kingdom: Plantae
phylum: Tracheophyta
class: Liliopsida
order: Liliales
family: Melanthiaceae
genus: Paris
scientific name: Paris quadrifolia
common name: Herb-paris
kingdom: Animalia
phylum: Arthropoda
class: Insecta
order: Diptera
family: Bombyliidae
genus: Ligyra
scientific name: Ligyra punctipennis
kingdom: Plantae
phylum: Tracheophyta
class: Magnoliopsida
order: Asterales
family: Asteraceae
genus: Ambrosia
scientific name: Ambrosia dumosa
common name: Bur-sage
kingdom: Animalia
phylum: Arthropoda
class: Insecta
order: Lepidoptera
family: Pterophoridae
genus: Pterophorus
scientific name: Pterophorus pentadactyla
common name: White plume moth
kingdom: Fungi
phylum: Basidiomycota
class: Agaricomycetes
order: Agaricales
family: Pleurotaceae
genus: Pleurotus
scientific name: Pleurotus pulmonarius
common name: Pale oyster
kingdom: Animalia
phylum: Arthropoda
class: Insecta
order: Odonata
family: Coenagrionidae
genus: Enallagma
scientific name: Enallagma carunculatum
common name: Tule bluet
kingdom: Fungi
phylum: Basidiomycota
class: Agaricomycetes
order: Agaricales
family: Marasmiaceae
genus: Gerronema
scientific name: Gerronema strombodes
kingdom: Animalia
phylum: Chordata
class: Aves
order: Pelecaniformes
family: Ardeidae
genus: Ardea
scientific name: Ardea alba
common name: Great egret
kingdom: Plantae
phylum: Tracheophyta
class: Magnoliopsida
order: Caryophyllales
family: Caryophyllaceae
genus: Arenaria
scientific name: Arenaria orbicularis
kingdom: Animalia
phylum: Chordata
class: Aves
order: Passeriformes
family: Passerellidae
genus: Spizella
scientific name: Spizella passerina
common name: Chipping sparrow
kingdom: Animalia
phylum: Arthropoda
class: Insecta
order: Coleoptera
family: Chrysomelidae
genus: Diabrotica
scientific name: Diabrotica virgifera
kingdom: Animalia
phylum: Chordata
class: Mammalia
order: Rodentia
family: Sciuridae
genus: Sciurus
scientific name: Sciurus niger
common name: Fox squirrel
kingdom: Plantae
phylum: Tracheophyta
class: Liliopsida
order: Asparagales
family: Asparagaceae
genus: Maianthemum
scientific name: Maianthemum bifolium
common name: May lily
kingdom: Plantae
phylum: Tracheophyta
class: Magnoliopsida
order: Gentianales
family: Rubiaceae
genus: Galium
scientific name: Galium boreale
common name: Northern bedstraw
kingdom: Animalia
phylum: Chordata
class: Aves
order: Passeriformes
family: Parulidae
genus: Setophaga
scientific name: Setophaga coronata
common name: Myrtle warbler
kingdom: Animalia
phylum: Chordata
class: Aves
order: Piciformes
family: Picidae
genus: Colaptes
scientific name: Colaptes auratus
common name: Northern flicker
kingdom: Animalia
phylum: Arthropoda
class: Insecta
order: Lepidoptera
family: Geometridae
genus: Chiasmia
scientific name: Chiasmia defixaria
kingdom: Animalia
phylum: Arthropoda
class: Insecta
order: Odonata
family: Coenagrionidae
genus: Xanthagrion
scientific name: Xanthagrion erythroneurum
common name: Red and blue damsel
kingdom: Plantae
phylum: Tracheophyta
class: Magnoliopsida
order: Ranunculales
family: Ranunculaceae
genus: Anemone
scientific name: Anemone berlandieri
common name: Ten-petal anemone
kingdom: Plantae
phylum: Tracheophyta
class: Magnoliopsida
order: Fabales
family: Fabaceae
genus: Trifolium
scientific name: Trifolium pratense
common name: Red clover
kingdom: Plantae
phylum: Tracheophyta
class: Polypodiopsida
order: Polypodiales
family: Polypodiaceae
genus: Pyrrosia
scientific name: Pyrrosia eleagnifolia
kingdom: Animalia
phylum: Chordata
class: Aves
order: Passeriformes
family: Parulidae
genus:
....................
### GIVEN INSTRUCTION
Can you reproduce every one of the rows above line for line, without changing a single character?

### SOLUTION FOR THIS TASK
kingdom: Plantae
phylum: Tracheophyta
class: Liliopsida
order: Liliales
family: Melanthiaceae
genus: Paris
scientific name: Paris quadrifolia
common name: Herb-paris
kingdom: Animalia
phylum: Arthropoda
class: Insecta
order: Diptera
family: Bombyliidae
genus: Ligyra
scientific name: Ligyra punctipennis
kingdom: Plantae
phylum: Tracheophyta
class: Magnoliopsida
order: Asterales
family: Asteraceae
genus: Ambrosia
scientific name: Ambrosia dumosa
common name: Bur-sage
kingdom: Animalia
phylum: Arthropoda
class: Insecta
order: Lepidoptera
family: Pterophoridae
genus: Pterophorus
scientific name: Pterophorus pentadactyla
common name: White plume moth
kingdom: Fungi
phylum: Basidiomycota
class: Agaricomycetes
order: Agaricales
family: Pleurotaceae
genus: Pleurotus
scientific name: Pleurotus pulmonarius
common name: Pale oyster
kingdom: Animalia
phylum: Arthropoda
class: Insecta
order: Odonata
family: Coenagrionidae
genus: Enallagma
scientific name: Enallagma carunculatum
common name: Tule bluet
kingdom: Fungi
phylum: Basidiomycota
class: Agaricomycetes
order: Agaricales
family: Marasmiaceae
genus: Gerronema
scientific name: Gerronema strombodes
kingdom: Animalia
phylum: Chordata
class: Aves
order: Pelecaniformes
family: Ardeidae
genus: Ardea
scientific name: Ardea alba
common name: Great egret
kingdom: Plantae
phylum: Tracheophyta
class: Magnoliopsida
order: Caryophyllales
family: Caryophyllaceae
genus: Arenaria
scientific name: Arenaria orbicularis
kingdom: Animalia
phylum: Chordata
class: Aves
order: Passeriformes
family: Passerellidae
genus: Spizella
scientific name: Spizella passerina
common name: Chipping sparrow
kingdom: Animalia
phylum: Arthropoda
class: Insecta
order: Coleoptera
family: Chrysomelidae
genus: Diabrotica
scientific name: Diabrotica virgifera
kingdom: Animalia
phylum: Chordata
class: Mammalia
order: Rodentia
family: Sciuridae
genus: Sciurus
scientific name: Sciurus niger
common name: Fox squirrel
kingdom: Plantae
phylum: Tracheophyta
class: Liliopsida
order: Asparagales
family: Asparagaceae
genus: Maianthemum
scientific name: Maianthemum bifolium
common name: May lily
kingdom: Plantae
phylum: Tracheophyta
class: Magnoliopsida
order: Gentianales
family: Rubiaceae
genus: Galium
scientific name: Galium boreale
common name: Northern bedstraw
kingdom: Animalia
phylum: Chordata
class: Aves
order: Passeriformes
family: Parulidae
genus: Setophaga
scientific name: Setophaga coronata
common name: Myrtle warbler
kingdom: Animalia
phylum: Chordata
class: Aves
order: Piciformes
family: Picidae
genus: Colaptes
scientific name: Colaptes auratus
common name: Northern flicker
kingdom: Animalia
phylum: Arthropoda
class: Insecta
order: Lepidoptera
family: Geometridae
genus: Chiasmia
scientific name: Chiasmia defixaria
kingdom: Animalia
phylum: Arthropoda
class: Insecta
order: Odonata
family: Coenagrionidae
genus: Xanthagrion
scientific name: Xanthagrion erythroneurum
common name: Red and blue damsel
kingdom: Plantae
phylum: Tracheophyta
class: Magnoliopsida
order: Ranunculales
family: Ranunculaceae
genus: Anemone
scientific name: Anemone berlandieri
common name: Ten-petal anemone
kingdom: Plantae
phylum: Tracheophyta
class: Magnoliopsida
order: Fabales
family: Fabaceae
genus: Trifolium
scientific name: Trifolium pratense
common name: Red clover
kingdom: Plantae
phylum: Tracheophyta
class: Polypodiopsida
order: Polypodiales
family: Polypodiaceae
genus: Pyrrosia
scientific name: Pyrrosia eleagnifolia
kingdom: Animalia
phylum: Chordata
class: Aves
order: Passeriformes
family: Parulidae
genus:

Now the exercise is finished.